- [WORK INSTRUCTIONS]: Rewrite the listing below, replacing "Reading left to right" with "Going from left to right" and leaving all other text unchanged. Leave the pictures out of your version.

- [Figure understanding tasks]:
★ ★ ★ ★ ★ ★ ★

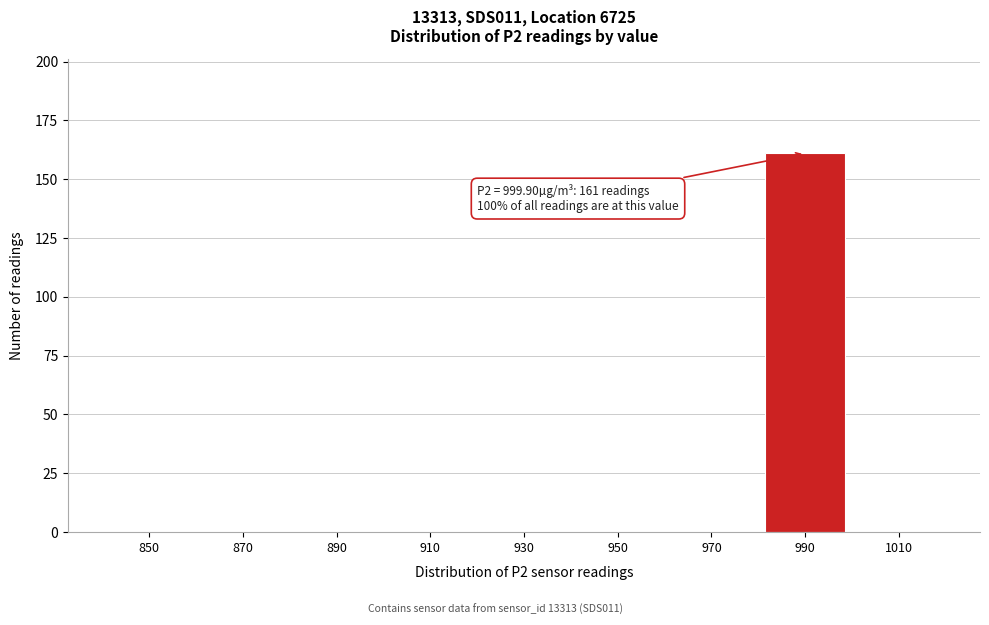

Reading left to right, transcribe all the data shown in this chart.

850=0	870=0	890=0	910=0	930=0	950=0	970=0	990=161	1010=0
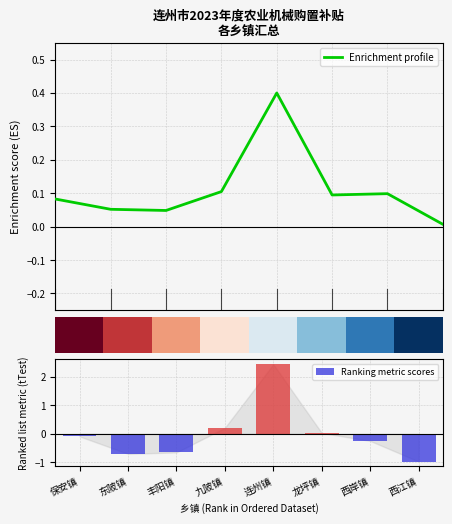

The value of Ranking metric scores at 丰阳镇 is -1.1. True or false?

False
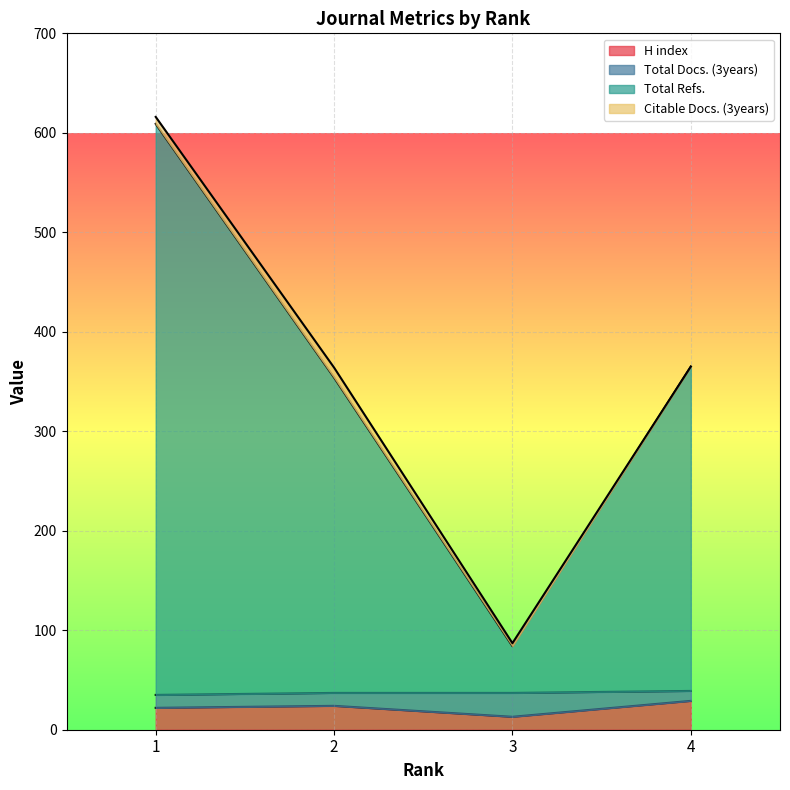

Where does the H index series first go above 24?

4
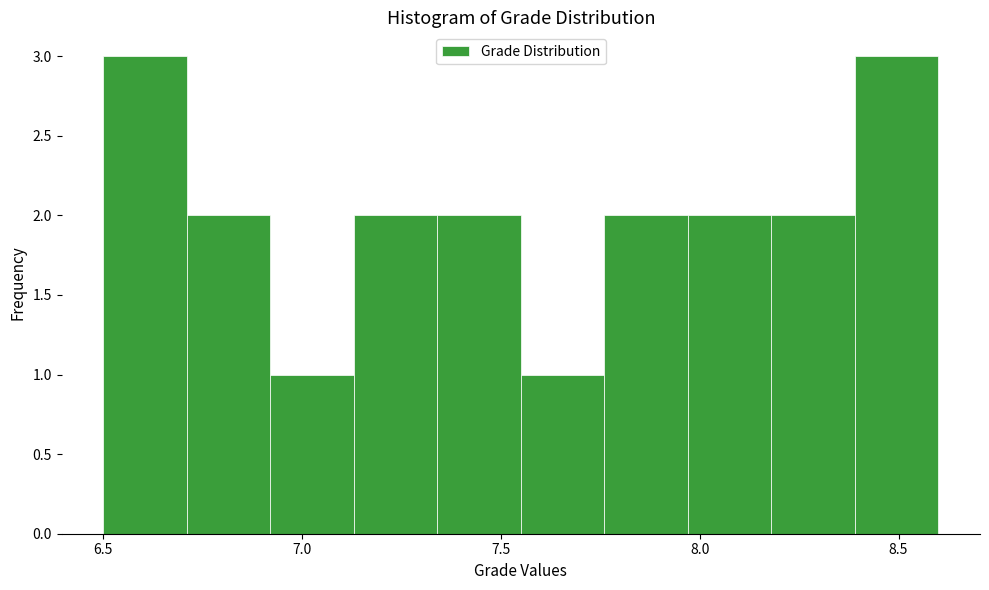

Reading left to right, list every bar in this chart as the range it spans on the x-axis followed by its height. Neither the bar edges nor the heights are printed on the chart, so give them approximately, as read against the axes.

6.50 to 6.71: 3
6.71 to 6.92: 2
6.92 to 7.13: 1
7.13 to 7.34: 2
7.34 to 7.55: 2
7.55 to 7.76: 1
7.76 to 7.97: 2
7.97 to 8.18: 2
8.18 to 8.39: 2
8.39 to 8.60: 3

★ ★ ★ ★ ★ ★ ★

- [ANSWER TO THIS EXERCISE]:
Going from left to right, transcribe all the data shown in this chart.

850=0	870=0	890=0	910=0	930=0	950=0	970=0	990=161	1010=0

The value of Ranking metric scores at 丰阳镇 is -1.1. True or false?

False

Where does the H index series first go above 24?

4

Going from left to right, list every bar in this chart as the range it spans on the x-axis followed by its height. Neither the bar edges nor the heights are printed on the chart, so give them approximately, as read against the axes.

6.50 to 6.71: 3
6.71 to 6.92: 2
6.92 to 7.13: 1
7.13 to 7.34: 2
7.34 to 7.55: 2
7.55 to 7.76: 1
7.76 to 7.97: 2
7.97 to 8.18: 2
8.18 to 8.39: 2
8.39 to 8.60: 3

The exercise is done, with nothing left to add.